In the sagas, the word for “native” is Skraeling, an archaic Norse term that is variously translated as “wretch,” “ugly,” “screecher,” or some combination of the three. Natives are also described as short, dark, and “evil-looking,” with coarse hair and broad cheekbones. Of course, we only hear one side of the story. To native eyes and ears, the Norse—pale, hirsute, long-faced, and speaking a strange tongue—must have seemed like ugly screeching wretches, too.
Upon discovering the Skraelings under their boats, the Norse “divided their forces and managed to capture all of them except one, who escaped with his boat. They killed the other eight.” No reason is given for this slaughter. Then “a vast number of hide-covered boats came down the fjord,” ready for battle. The Norse repelled the assault, but Thorvald was struck under his arm by an arrow. Realizing he was mortally wounded, he asked to be buried at the farm site he had chosen.

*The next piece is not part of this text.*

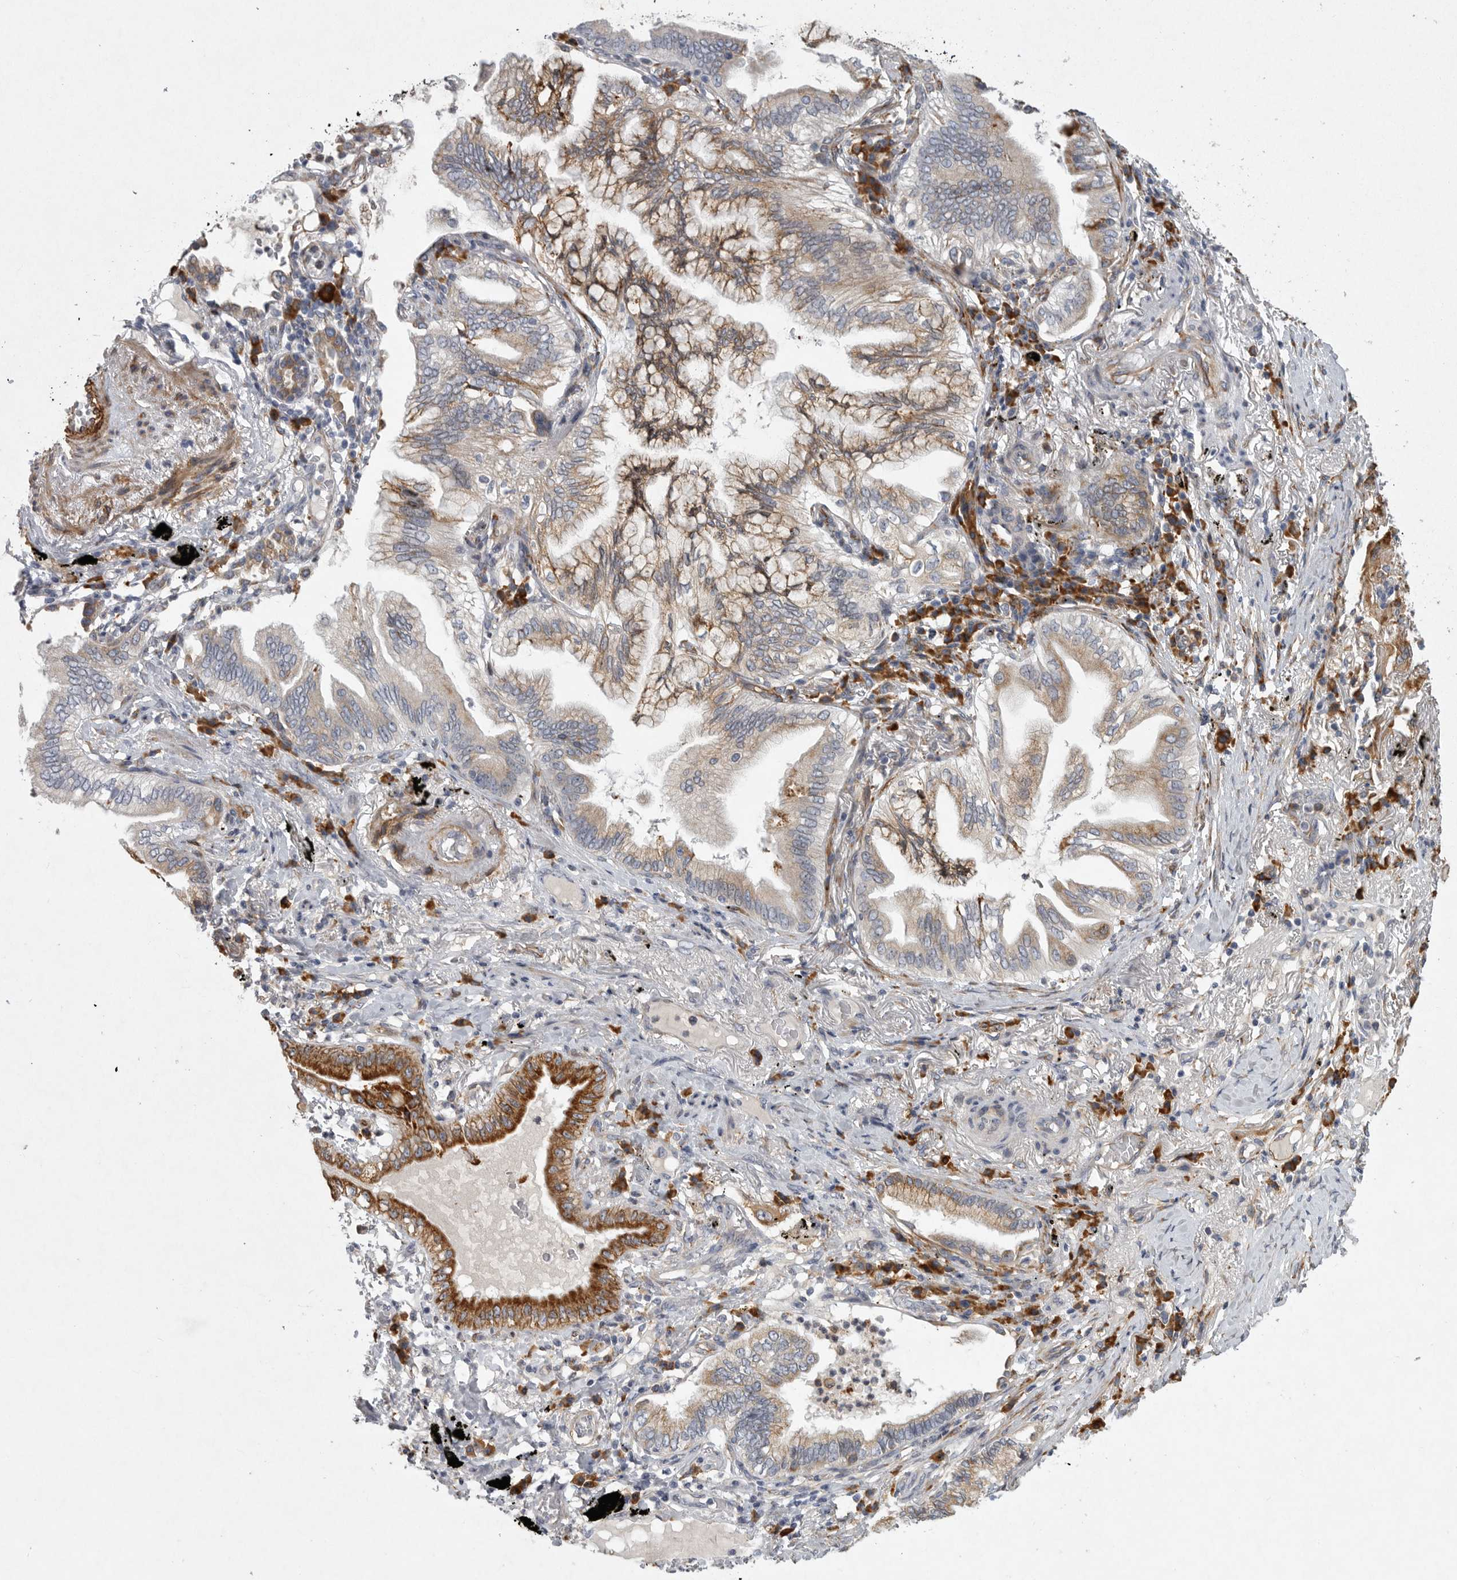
{"staining": {"intensity": "moderate", "quantity": ">75%", "location": "cytoplasmic/membranous"}, "tissue": "lung cancer", "cell_type": "Tumor cells", "image_type": "cancer", "snomed": [{"axis": "morphology", "description": "Adenocarcinoma, NOS"}, {"axis": "topography", "description": "Lung"}], "caption": "Immunohistochemistry image of lung cancer (adenocarcinoma) stained for a protein (brown), which reveals medium levels of moderate cytoplasmic/membranous expression in about >75% of tumor cells.", "gene": "MINPP1", "patient": {"sex": "female", "age": 70}}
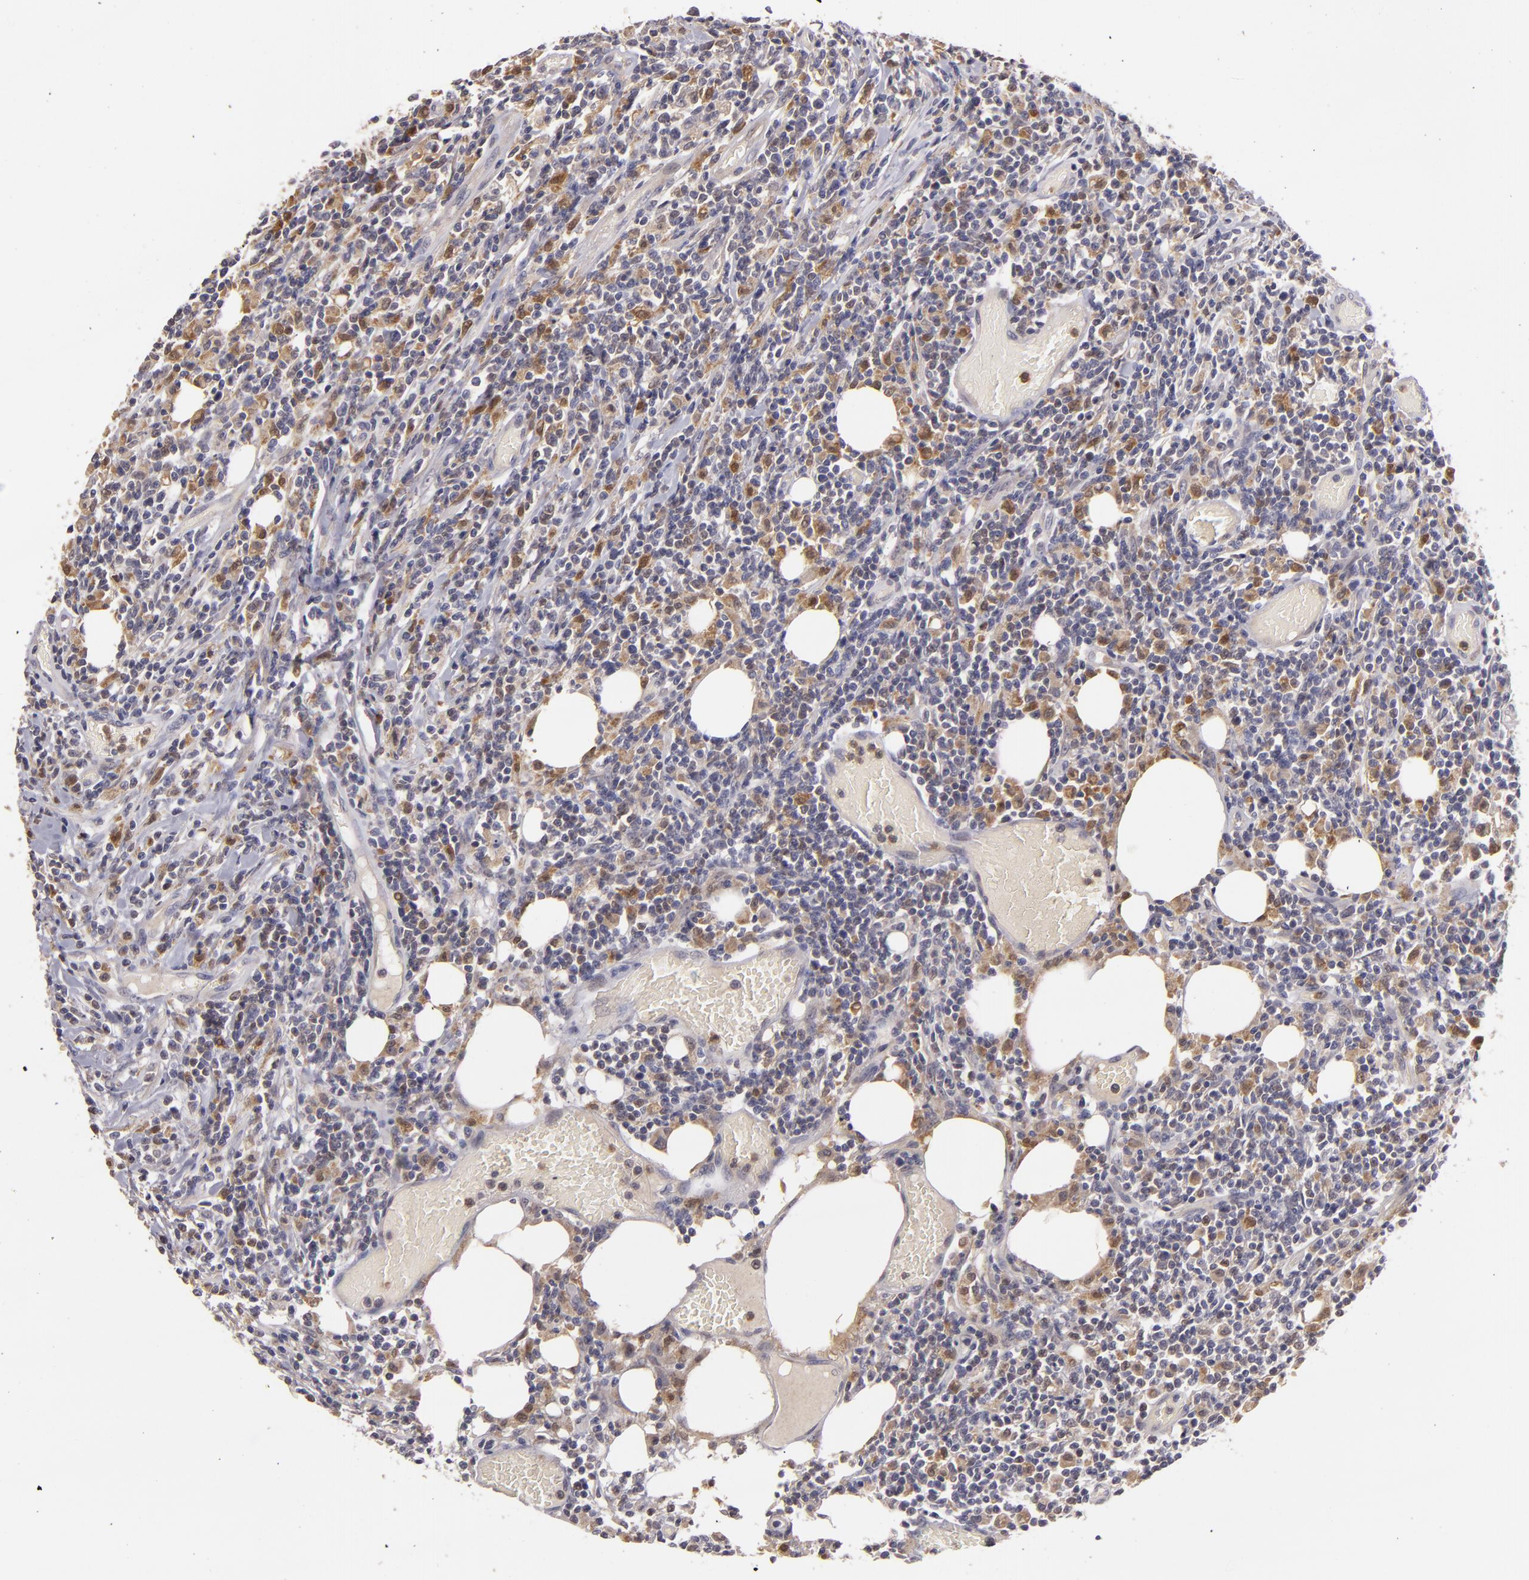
{"staining": {"intensity": "moderate", "quantity": "<25%", "location": "cytoplasmic/membranous"}, "tissue": "lymphoma", "cell_type": "Tumor cells", "image_type": "cancer", "snomed": [{"axis": "morphology", "description": "Malignant lymphoma, non-Hodgkin's type, High grade"}, {"axis": "topography", "description": "Colon"}], "caption": "DAB (3,3'-diaminobenzidine) immunohistochemical staining of lymphoma demonstrates moderate cytoplasmic/membranous protein expression in approximately <25% of tumor cells.", "gene": "FHIT", "patient": {"sex": "male", "age": 82}}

The next chapter of the Vinland story begins with a passage of the sort that can vex modern readers. Names in the sagas not only sound the same; sometimes they are the same. Another Eiriksson brother, Thorstein, decides to set sail from Greenland to reclaim Thorvald’s body. But Thorstein becomes ill and dies at the home of a farmer named Thorstein. His widow, Gudrid, has an encounter with a ghostly woman, also named Gudrid. And so on.